The Facts in the Case...

The Facts in the Case of the Departure of Miss Finch
By: Neil Gaiman
Illustrated by: Michael Zulli
Hardcover: 56 pages
Publisher: Dark Horse
Language: English
October 2007, $13.99
Genre: Comic/Graphic Novel

Come, come and hear of the strange and terrible tale of Miss Finch, an exacting woman befallen by mystery and abduction deep under the streets of London! New York Times bestselling author Neil Gaiman delivers another stunning hardcover graphic novel with longtime collaborator Michael Zulli (Creatures of the Night, The Sandman). This is the first comics adaptation of his popular story "The Facts in the Case of the Departure of Miss Finch," which saw print only in the U.K. edition of Gaiman's award-winning work Smoke and Mirrors: Short Fictions and Illusions and was recently interpreted for his Speaking in Tongues CD.
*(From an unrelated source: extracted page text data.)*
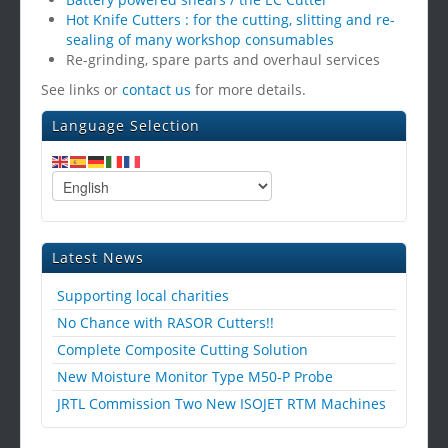
Hot Knife Cutters : for the cutting, slitting and re-
sealing of many workshop consumables
Re-grinding, spare parts and overhaul services
See links or
contact us
for more details.
Language Selection
Latest News
Supporting local charities
No Chance with RASOR Cutters!!
Complete Composite Cutting Solution
New Moisture Monitor Type M50-P Probe
JRTL Commission Two New ISOJET RTM Machines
The Facts in the Case of the Departure of Miss Finch is a "mostly true story" that combines the author's trademark magic realism with Zulli's sumptuous paintings, and has been newly rewritten for this hardcover. Join a group of friends, with the stern Miss Finch in tow, as they enter musty caverns for a subterranean circus spectacle called "The Theatre of Night's Dreaming." Come inside, get out of the pounding rain, and witness this strange world of vampires, ringmasters, illusions and the Cabinet of Wishes Fulfill'd.


I know it might elicit some shock and horror for those who love me, but I have a love/hate relationship with this one. And it’s Neil Gaiman. *Gasp* There are many things that I like about it. The artwork by Michael Zulli is amazing and it perfectly conveys that dark, bizarre undertow that lurks beneath the surface of just a normal night of sushi and a circus. However, as intriguing as the story is it never really draws me in and it didn’t as a short story either. I don’t know what part of the story never really clicks for me and by all means it isn’t bad. There are many things that I like about it, but it isn’t my favorite. I love the underground circus, the freedom Miss Finch gets, and that eerie little feeling of the whole story, but as I said there is nothing that makes me jump up and down (other than the artwork) and scream happily like I usually do.

2.75 out of 4 happy bibliosnark bookmarks

Have your own review? Let me know and I will post it.

1 comment:

Carl V. said...

This is actually one that I really enjoy, although part of that may be that I am a fan of Frank Frazetta as well and really like the painting that inspired this story. And I've listened to it on the Fragile Things audio more than I've read it and hearing Neil read his own stories gives them even more magic than they possess in printed form.